L'objet de ce message n'est pas de relater les bassesses auxquelles fut confrontée Martine Aubry, de la part de Mme Pulvar et Mme Polony, cornaquée par un Ruquier décidément imbu de ses calembours et autres "bons mots".

Ce que j'ai retenu de Martine Aubry, c'est la force et la sincérité qui se dégage de ses propos, toujours dans l'essentiel, malgré la superficialité et l'hystérie de l'émission. Jamais elle ne s'est pliée à quelque jeu que ce soit avec ces "journalistes". Elle s'est montrée telle qu'en elle même, honnête et avec la vulnérabilité qui caractérise souvent la sincérité. Et l'exercice était difficile. En effet, tenir une demi heure face à ces hyènes relève d'une excellente condition psychologique.

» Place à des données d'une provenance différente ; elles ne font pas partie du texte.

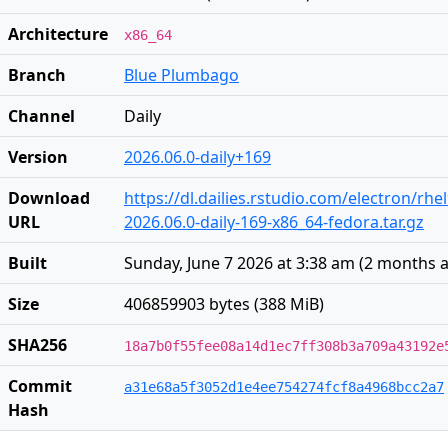
Architecture
x86_64
Branch
Blue Plumbago
Channel
Daily
Version
2026.06.0-daily+169
Download
https://dl.dailies.rstudio.com/electron/rhe
URL
2026.06.0-daily-169-x86_64-fedora.tar.gz
Built
Sunday, June 7 2026 at 3:38 am
(
2 months 
Size
406859903 bytes (388 MiB)
SHA256
18a7b0f55fee08a14d1ec7ff308b3a709a43192e
Commit
a31e68a5f3052d1e4ee754274fcf8a4968bcc2a7
Hash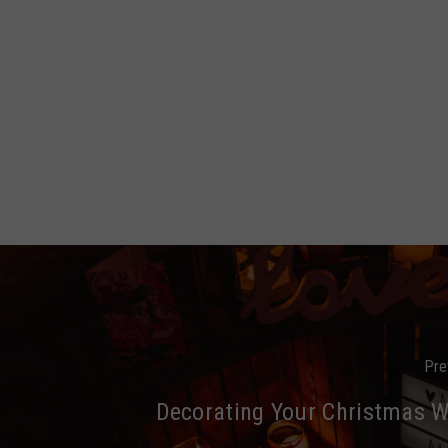
Pre
Decorating Your Christmas 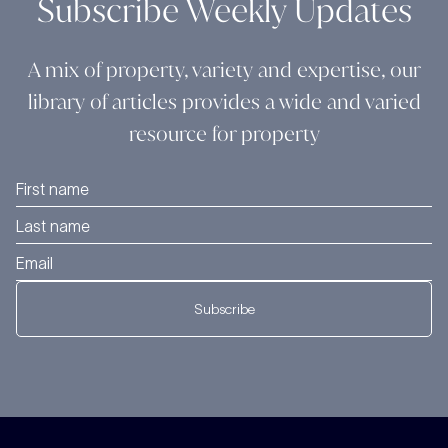
Subscribe Weekly Updates
A mix of property, variety and expertise, our
library of articles provides a wide and varied
resource for property
Subscribe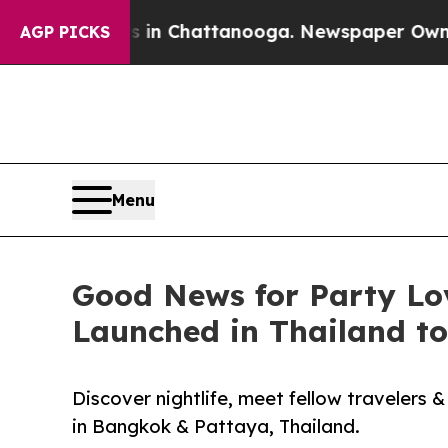
os in Chattanooga. Newspaper Owner Calls the P
AGP PICKS
Menu
Good News for Party Lo
Launched in Thailand to
Discover nightlife, meet fellow travelers
in Bangkok & Pattaya, Thailand.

En particulier, répondant à une invective de Mme Polony sur l'augmentation du budget de la Culture, Martine Aubry a souligné l'importance de développer la sensibilité de chacun afin que les mentalités changent. Son soutien à la création artistique et aux activités culturelles, la priorité qu'elle donne à l'éducation, me paraissent fondamentaux dans le contexte actuel. En effet, la crise financière qui traverse le monde n'est qu'un des symptômes d'un mal beaucoup plus profond, celui de la condition de l'homme aujourd'hui, esclave inconscient de la consommation et du matérialisme ambiants. Et seule la culture permettra à l'homme de retrouver un certain niveau de conscience. Et la culture s'acquiert en effet par la sensibilité et l'éducation.

Madame Aubry traite donc le problème à sa racine, en essayant de transformer et de finalement libérer les esprits, afin que les règles qui régissent notre société soient plus humaines. Et elle a tout à fait raison quand elle souligne que l'important ne sont pas les 200 millions d'Euros que coûteront les 30% d'augmentation du budget. Je partage totalement son diagnostic infiniment respectueux des français, et j'aime le côté sensible et non autoritaire de ses propositions.

Certains membres de la majorité proposent un retour à l'enseignement de la morale dans les écoles. Voilà une vraie différence avec Martine Aubry, que chacun pourra apprécier. J'y vois l'autoritarisme et le cynisme - ce sont les mêmes qui participent de cette folie consumériste à la racine du mal- qui caractérisent souvent les propos de la majorité.

J'espère sincèrement que Martine Aubry gagnera les Primaires. Cette femme d'Etat a en effet à mes yeux le bon diagnostic et fera énormément de bien à la France.